La vie en Allemagne de l’Est
Bien que les madgermanes aient été répartis dans différentes usines à travers la RDA, la majorité travaillait dans des industries de machines et de textile. Au départ, ils recevaient une formation professionnelle, mais avec la crise économique qui frappa la RDA dans les années 1980, beaucoup furent réaffectés à des postes non qualifiés pour répondre aux besoins urgents de production. La promesse initiale de formation s’est ainsi transformée en exploitation dans des conditions de travail difficiles.
Retour et conséquences
Avec la réunification allemande en 1990, les accords de coopération furent annulés, et les madgermanes durent retourner au Mozambique. Ils retrouvèrent un pays ravagé par la guerre civile et en pleine crise économique. Le retour fut une immense désillusion. Selon les rapports, le gouvernement allemand aurait transféré environ 93 millions de dollars US au Mozambique pour payer les salaires dus aux travailleurs (soit environ 4 500 USD par personne). Pourtant, cet argent ne leur est jamais parvenu, et beaucoup n’ont jamais été indemnisés.
Héritage et combat pour une compensation
Aujourd’hui, les madgermanes constituent un groupe social spécifique au Mozambique. Leur mémoire collective de la vie en RDA marquée par la stabilité, l’ordre et des opportunités contraste fortement avec la corruption et les difficultés rencontrées à leur retour. Ce contraste alimente une lutte continue pour la reconnaissance et la justice. En 2023, Evelyn Zupke, représentante parlementaire pour les victimes du régime est-allemand (SED), a lancé une campagne au Comité des droits humains du Bundestag allemand. Tous les députés impliqués ont reconnu que les madgermanes méritaient une indemnisation. La balle est désormais dans le camp du ministère allemand des Affaires étrangères et des parlementaires pour accélérer ce processus, trop longtemps retardé.
Conclusion
L’histoire des madgermanes ne se résume pas à un contrat rompu.

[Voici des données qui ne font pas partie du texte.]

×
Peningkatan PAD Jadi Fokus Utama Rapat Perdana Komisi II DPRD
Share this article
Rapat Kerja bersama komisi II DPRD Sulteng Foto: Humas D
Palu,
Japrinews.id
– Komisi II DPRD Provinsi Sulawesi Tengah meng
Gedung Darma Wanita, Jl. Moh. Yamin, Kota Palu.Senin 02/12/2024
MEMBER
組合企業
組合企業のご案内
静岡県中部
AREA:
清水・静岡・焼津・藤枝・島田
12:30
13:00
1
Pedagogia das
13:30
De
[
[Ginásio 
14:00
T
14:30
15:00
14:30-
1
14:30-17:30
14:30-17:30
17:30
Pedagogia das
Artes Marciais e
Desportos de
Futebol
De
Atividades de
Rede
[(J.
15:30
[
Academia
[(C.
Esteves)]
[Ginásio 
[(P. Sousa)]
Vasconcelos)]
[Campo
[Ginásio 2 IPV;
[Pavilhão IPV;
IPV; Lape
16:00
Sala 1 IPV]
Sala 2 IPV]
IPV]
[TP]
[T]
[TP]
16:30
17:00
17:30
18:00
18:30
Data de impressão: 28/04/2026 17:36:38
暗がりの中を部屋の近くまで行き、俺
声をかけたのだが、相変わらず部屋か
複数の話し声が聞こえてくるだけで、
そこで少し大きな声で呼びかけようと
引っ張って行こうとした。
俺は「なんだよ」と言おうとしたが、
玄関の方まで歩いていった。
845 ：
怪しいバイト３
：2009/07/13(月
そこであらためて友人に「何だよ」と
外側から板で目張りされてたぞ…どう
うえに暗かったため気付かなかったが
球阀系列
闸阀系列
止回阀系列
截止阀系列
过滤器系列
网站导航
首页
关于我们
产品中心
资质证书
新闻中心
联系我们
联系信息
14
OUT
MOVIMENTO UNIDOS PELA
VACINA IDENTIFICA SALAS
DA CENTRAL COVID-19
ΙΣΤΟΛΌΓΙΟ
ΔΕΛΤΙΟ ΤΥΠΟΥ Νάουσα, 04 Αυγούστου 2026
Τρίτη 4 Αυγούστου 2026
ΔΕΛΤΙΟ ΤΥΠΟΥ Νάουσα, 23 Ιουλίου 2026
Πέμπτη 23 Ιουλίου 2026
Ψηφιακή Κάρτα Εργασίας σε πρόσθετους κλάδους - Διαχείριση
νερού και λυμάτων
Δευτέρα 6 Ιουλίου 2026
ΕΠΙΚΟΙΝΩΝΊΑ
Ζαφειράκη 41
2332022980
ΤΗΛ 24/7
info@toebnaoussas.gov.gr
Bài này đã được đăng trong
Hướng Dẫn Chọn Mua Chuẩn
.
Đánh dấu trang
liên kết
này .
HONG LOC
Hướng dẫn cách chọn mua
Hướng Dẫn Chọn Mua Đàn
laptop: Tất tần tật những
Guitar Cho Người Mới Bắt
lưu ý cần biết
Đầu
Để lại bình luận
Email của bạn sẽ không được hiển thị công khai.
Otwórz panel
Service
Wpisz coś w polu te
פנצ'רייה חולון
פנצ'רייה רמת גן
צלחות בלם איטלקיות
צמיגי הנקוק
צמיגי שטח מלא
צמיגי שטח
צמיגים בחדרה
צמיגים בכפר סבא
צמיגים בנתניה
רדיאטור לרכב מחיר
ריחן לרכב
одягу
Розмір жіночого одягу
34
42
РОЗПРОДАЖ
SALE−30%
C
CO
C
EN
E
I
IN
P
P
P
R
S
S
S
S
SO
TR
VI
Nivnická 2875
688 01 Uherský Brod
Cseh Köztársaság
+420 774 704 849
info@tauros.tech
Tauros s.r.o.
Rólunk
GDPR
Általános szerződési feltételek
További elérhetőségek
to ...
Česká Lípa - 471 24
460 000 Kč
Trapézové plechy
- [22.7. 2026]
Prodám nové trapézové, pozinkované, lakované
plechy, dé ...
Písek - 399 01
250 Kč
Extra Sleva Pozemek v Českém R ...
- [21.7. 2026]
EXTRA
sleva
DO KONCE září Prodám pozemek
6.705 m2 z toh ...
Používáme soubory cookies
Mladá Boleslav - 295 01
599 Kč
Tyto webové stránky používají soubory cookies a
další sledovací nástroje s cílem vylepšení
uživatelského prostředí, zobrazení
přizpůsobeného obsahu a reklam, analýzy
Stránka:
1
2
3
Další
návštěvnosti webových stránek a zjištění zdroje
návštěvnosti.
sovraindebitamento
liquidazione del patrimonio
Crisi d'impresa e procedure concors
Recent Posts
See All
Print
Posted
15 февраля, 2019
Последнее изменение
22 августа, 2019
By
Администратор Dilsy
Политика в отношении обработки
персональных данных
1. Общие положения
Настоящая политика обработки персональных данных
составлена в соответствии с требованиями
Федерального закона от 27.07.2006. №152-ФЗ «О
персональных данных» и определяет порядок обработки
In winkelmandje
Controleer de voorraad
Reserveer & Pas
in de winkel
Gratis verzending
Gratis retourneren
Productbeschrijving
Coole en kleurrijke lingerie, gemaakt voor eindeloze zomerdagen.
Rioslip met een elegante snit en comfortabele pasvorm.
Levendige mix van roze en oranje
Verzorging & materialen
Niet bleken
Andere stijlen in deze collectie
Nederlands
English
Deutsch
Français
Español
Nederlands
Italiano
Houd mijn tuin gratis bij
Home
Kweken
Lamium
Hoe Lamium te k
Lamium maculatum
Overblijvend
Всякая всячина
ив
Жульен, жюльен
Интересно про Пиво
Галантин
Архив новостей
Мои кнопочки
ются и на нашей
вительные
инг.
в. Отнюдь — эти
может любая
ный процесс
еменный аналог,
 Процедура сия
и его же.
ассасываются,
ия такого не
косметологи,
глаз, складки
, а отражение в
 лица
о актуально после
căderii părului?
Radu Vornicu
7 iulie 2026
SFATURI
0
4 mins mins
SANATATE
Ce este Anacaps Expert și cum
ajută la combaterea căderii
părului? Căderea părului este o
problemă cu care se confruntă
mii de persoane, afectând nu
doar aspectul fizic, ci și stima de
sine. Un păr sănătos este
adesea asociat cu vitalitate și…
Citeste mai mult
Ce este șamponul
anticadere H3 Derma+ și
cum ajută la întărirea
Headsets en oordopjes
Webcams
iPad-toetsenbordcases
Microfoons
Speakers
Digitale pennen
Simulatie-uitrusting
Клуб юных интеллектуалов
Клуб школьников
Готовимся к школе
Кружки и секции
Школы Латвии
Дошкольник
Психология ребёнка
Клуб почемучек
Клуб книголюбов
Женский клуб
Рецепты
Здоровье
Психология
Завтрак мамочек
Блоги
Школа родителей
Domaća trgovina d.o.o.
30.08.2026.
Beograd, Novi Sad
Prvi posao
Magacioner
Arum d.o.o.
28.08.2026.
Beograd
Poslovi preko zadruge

Elle illustre comment les projets politiques d’État peuvent provoquer des traumatismes durables et une exclusion sociale profonde. Si ces travailleurs ont acquis des compétences à l’étranger, leur retour au pays a marqué le début d’un combat incessant pour la reconnaissance et la réparation. Plus de 25 ans plus tard, les madgermanes se réunissent chaque mercredi dans ce qu’ils appellent le Jardin des Madgermanes pour protester et rappeler qu’une dette reste encore impayée. Leur combat montre que les effets de la migration de travail vont bien au-delà de la fin des contrats ils traversent les générations.